The real problem is defining the boundary between momentary (transient) harm and extendable harm. This is a psychological math problem.
I think this is fundamentally my issue. I think that even when we disregard all differences between people thus making all their personal qualities like pain tolerance identical. There are still distinct lines where inherently a given amount of pain has direct consequences that any smaller amount of pain cannot possibly have inherently, so no dust caused car crashes but the scars of torture count.

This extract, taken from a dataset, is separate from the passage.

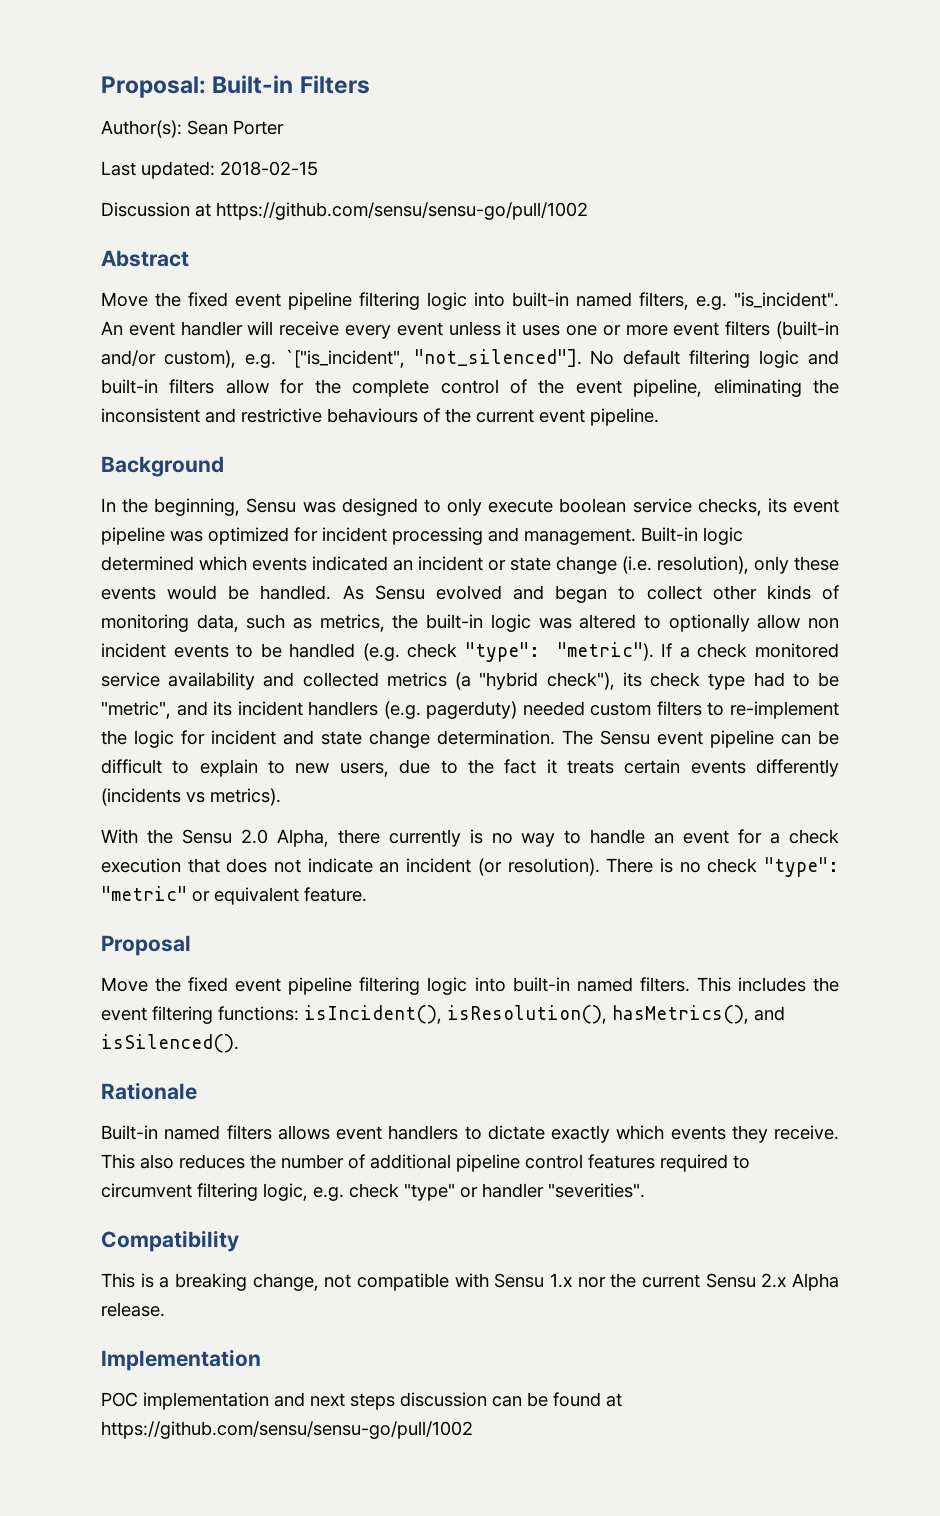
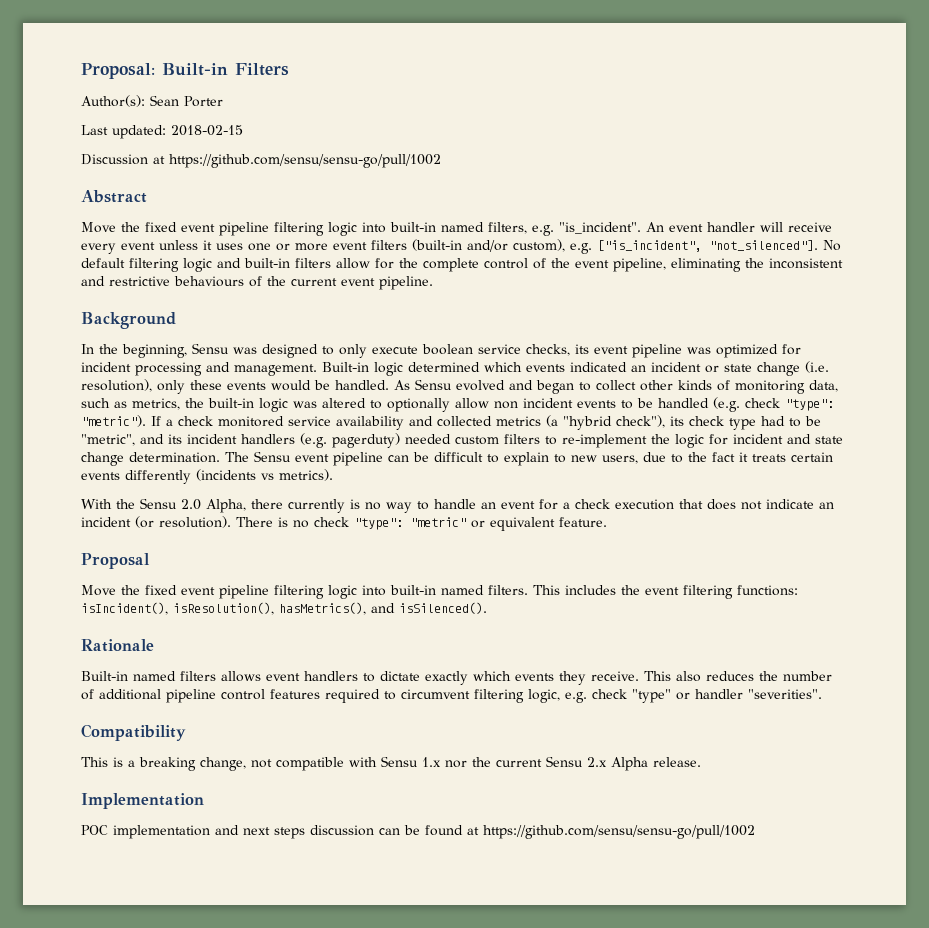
[284,349,405,368] `["is_incident", -> [597,240,702,252] ["is_incident",

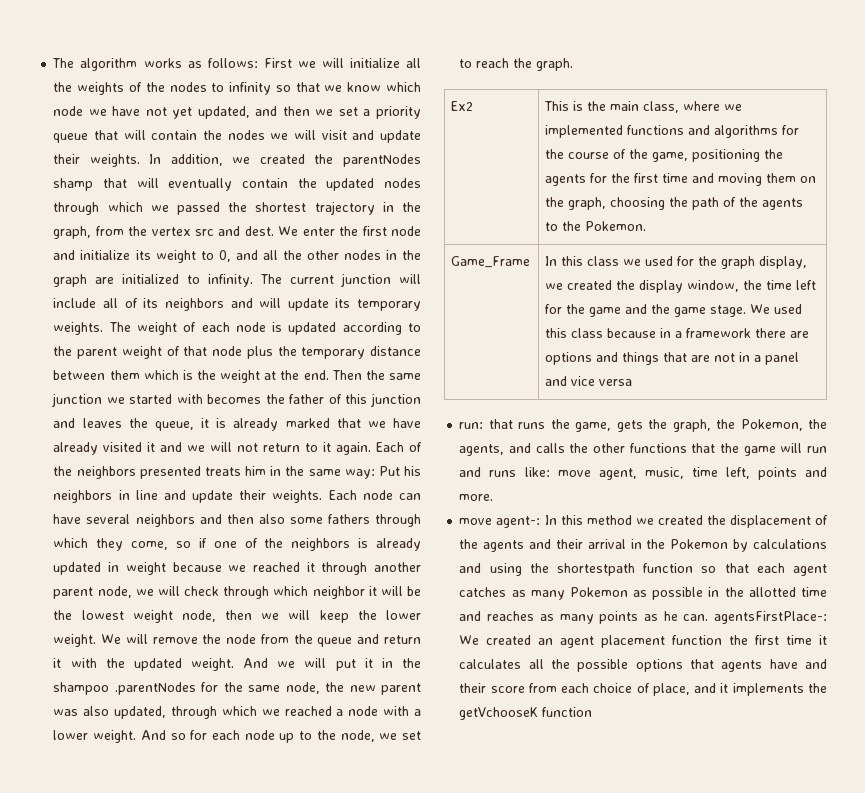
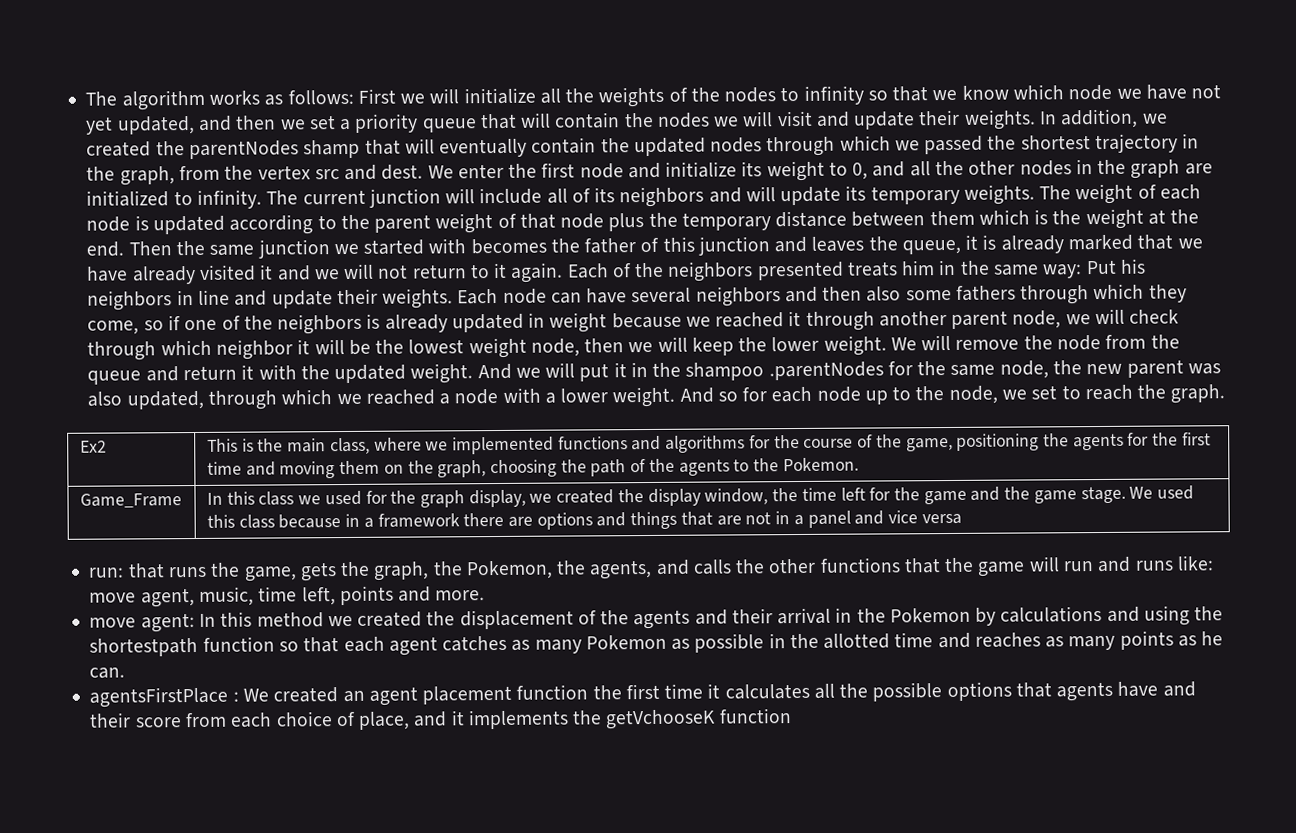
[496,516,541,528] agent-: -> [140,613,195,633] agent:
[714,611,827,624] agentsFirstPlace-: -> [89,686,239,708] // agentsFirstPlace :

Meaning that yes, I think, there is some shift where an infinite amount of pain with no inherent long term consistencies, a dust speck, is better than a case with inherent long term consequences, all else equal. Unfortunately in real life this is not normally the case. For example all of those millions of stubbed toes, or whatever, alter your behavior in a small way that is likely on average to be negative. Thus leading to non inherent losses when for example a stubbed toe causes you to miss the elevator and thus be late and thus lose a job. So that all the secondary problems can over a large sample lead to as much, or more, long term harm over the population, but all of that is outside the scope of the problem as presented. And I think makes this a poor question for deciding real actions and a difficult problem to discus clearly.